Second round pick Anriel Howard will have a great chance at making the roster. But she will be facing a lot of competition. Seattle was really impressed with last year’s 3rd round pick Teana Muldrow who initially made the final roster before eventually being cut so the team could pick up Mercedes Russell who had been cut by the New York Liberty. The Storm brought Muldrow back to a training camp contract after she had a strong season overseas. Her familiarity with the team could give her a leg up on some of the other players. Third round pick, Macy Miller, will also be given an extra look in training camp. If there was ever the season where a third-round pick could make the roster, it would be this one; but she’ll have to beat out both Howard and Muldrow to make that happen.

Other players that have been invited to training camp are undrafted rookies: Recee Caldwell, Presley Hudson, Zykera Rice, and Brooke Salas.

Per the Storm’s official press release, they have begun training camp without Courtney Paris, Alysha Clark, Sami Whitcomb, Kaleena Mosqueda-Lewis, Jewell Loyd, Natasha Howard, and obviously Breanna Stewart. That means there will be plenty of practice time and evaluation for the seven players listed above.

Could this alter Sue Bird’s season?

During the championship celebration event after the Storm won the title, Sue Bird was asked if she was going to come back and play next season. Breanna Stewart (playfully) begged Sue to come back, so the team could attempt to repeat as WNBA Champions. Obviously, Stewart’s season-ending injury throws a huge wrench into those plans. So now the question becomes, “Does Stewart’s injury affect the plans for Sue Bird?”

When Seattle was 100% healthy, they were the odds on favorites to win the WNBA Championship again in 2019. But without Stewart, those expectations won’t be nearly as high. If Seattle ends up fighting for the number one overall seed like they did last season, Bird will likely be asked to play a larger role every game. But what happens if Seattle struggles and finds themselves outside of playoff contention?

Bird’s minutes were reduced to roughly 27 minutes per game last season, the lowest of her career. She also sat out three games to rest. It was exceptionally managed by Coach Dan Hughes and the Storm staff, which kept her fresh for the playoffs.

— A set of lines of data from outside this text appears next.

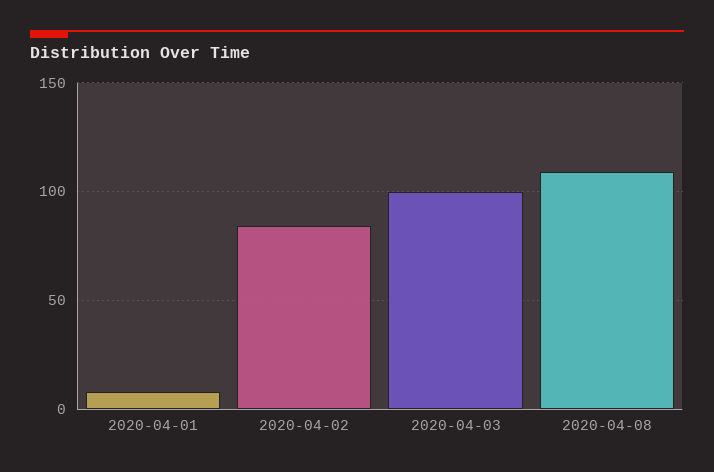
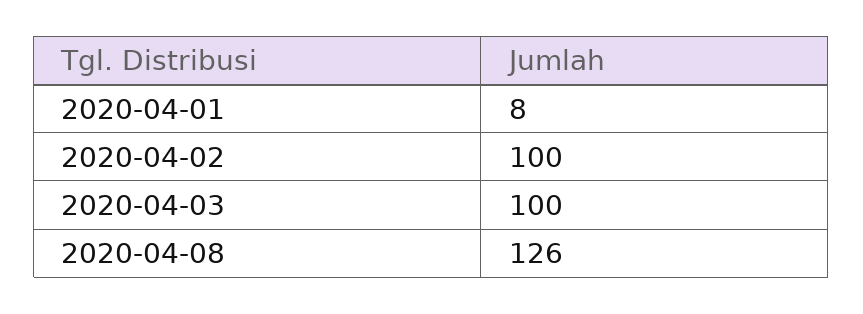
  {
    "2020-04-01": 8,
-   "2020-04-02": 85,
+   "2020-04-02": 100,
    "2020-04-03": 100,
-   "2020-04-08": 110
+   "2020-04-08": 126
  }

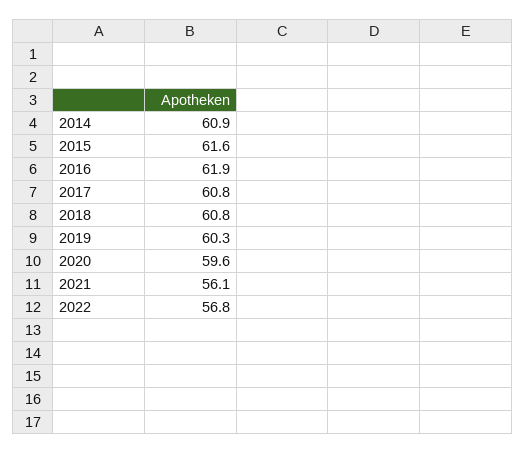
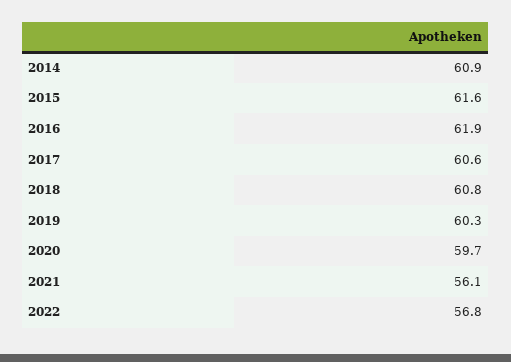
  {
    "2014": 60.9,
    "2015": 61.6,
    "2016": 61.9,
-   "2017": 60.8,
+   "2017": 60.6,
    "2018": 60.8,
    "2019": 60.3,
-   "2020": 59.6,
+   "2020": 59.7,
    "2021": 56.1,
    "2022": 56.8
  }

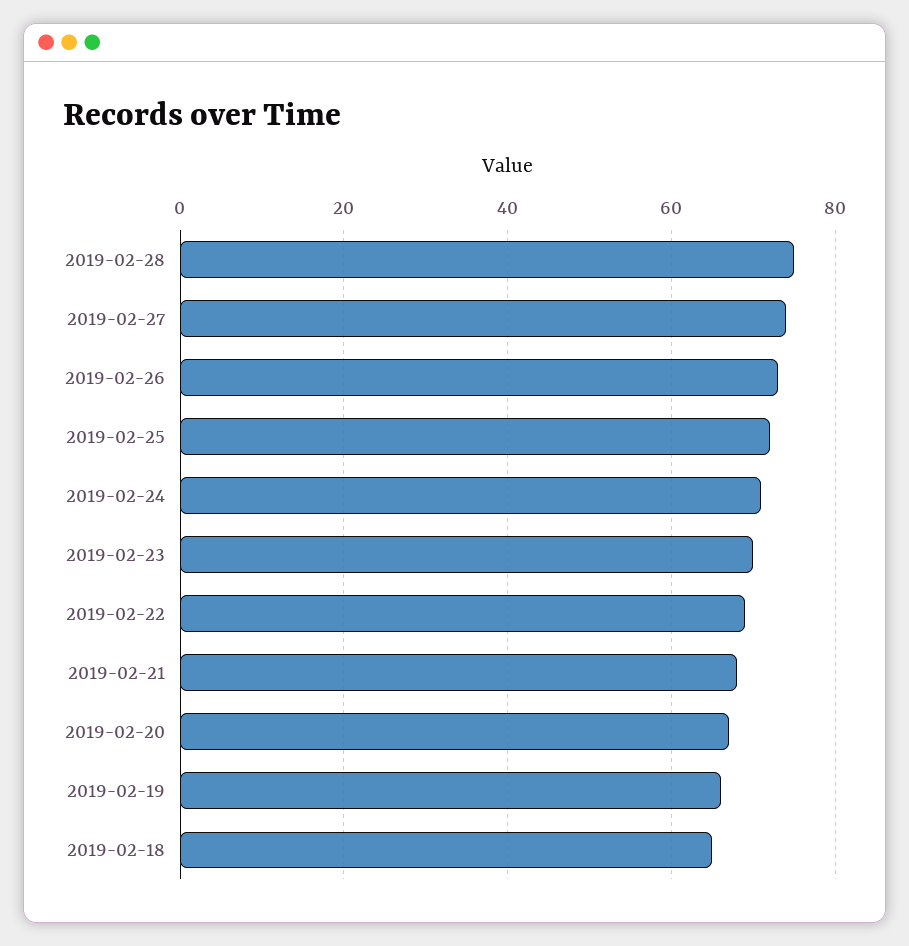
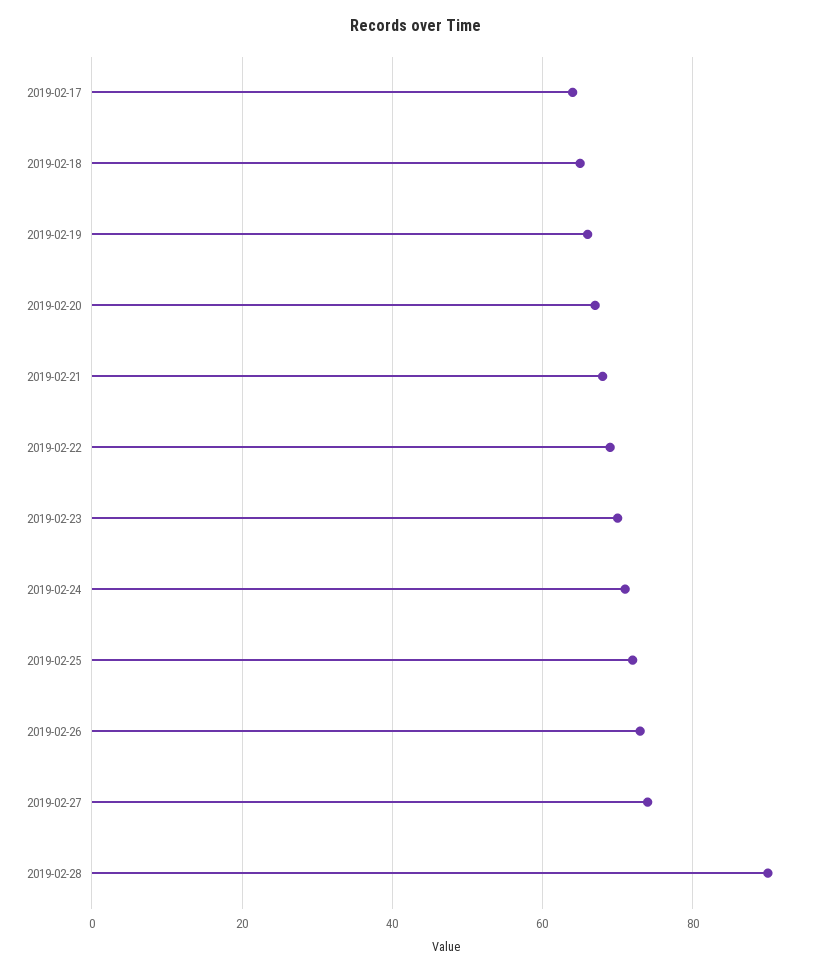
  {
-   "2019-02-28": 75,
+   "2019-02-28": 90,
    "2019-02-27": 75,
    "2019-02-26": 75,
    "2019-02-25": 70,
    "2019-02-24": 70,
    "2019-02-23": 70,
    "2019-02-22": 70,
    "2019-02-21": 70,
    "2019-02-20": 65,
    "2019-02-19": 65,
-   "2019-02-18": 65
+   "2019-02-18": 65,
+   "2019-02-17": 65
  }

It is quite likely that this trend will continue this year. And as the season goes on, Seattle could end up resting Bird more and more. Don’t be surprised if Bird’s minutes are reduced even further this season, both to extend the longevity of her career and to help Jordin Canada get more playing time. If the season ends up going south, they could start resting Bird every three games or even every other game.

I am certain that both Bird and Stewart will want at least one last crack at another championship together in 2020. So it’s possible Bird might rest a little more this season than originally expected.

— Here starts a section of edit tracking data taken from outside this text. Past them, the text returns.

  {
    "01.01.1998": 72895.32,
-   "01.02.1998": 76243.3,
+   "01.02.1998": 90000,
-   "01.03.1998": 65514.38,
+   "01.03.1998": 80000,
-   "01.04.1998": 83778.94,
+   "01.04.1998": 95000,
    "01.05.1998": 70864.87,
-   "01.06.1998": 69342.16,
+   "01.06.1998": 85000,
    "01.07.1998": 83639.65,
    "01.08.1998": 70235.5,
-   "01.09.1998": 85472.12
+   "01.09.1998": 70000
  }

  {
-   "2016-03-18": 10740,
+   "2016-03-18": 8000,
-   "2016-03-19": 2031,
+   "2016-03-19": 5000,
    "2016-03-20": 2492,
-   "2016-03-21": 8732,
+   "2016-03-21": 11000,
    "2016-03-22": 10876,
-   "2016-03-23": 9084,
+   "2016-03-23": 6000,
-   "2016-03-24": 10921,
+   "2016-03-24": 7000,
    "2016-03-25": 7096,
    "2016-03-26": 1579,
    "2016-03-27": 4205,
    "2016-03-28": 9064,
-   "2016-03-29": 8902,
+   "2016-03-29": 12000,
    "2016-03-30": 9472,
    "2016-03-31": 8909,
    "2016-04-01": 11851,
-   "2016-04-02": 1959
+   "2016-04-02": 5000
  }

Bird continues to have a strong passion and drive to play basketball as was evident in a recent interview where the media asked why she continues to play basketball at her age.

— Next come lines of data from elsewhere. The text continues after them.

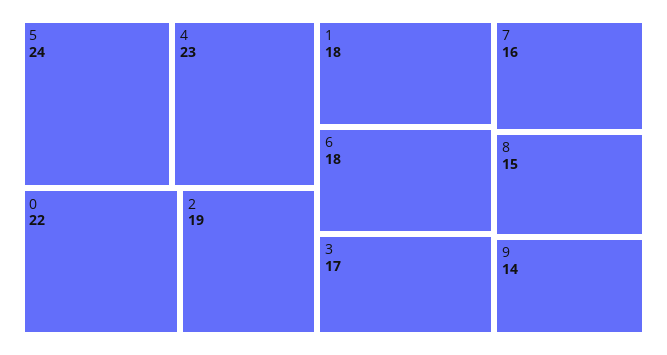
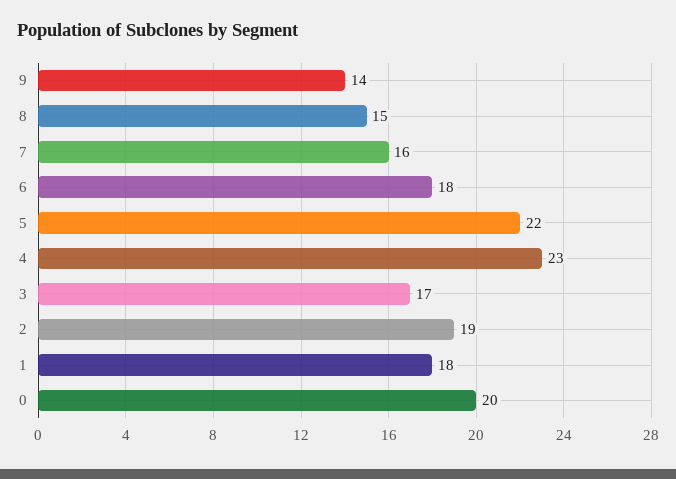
  {
-   "5": 24,
+   "5": 22,
    "4": 23,
-   "0": 22,
+   "0": 20,
    "2": 19,
    "1": 18,
    "6": 18,
    "3": 17,
    "7": 16,
    "8": 15,
    "9": 14
  }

Bird ended with, “If I’m still capable, if I still enjoy it, why wouldn’t I keep doing my job?

Overall, there are a lot of things to consider heading into the 2019 WNBA season without Breanna Stewart, the league’s Most Valuable Player. Several players will have to step up, several will get new opportunities to shine and they just have to make the best out of this unfortunate situation.

We won’t have to wait long as training camp has already begun. The preseason starts Wednesday, May 15th against the Phoenix Mercury and the regular season starts just ten days later on Saturday, May 25th also against the Phoenix Mercury.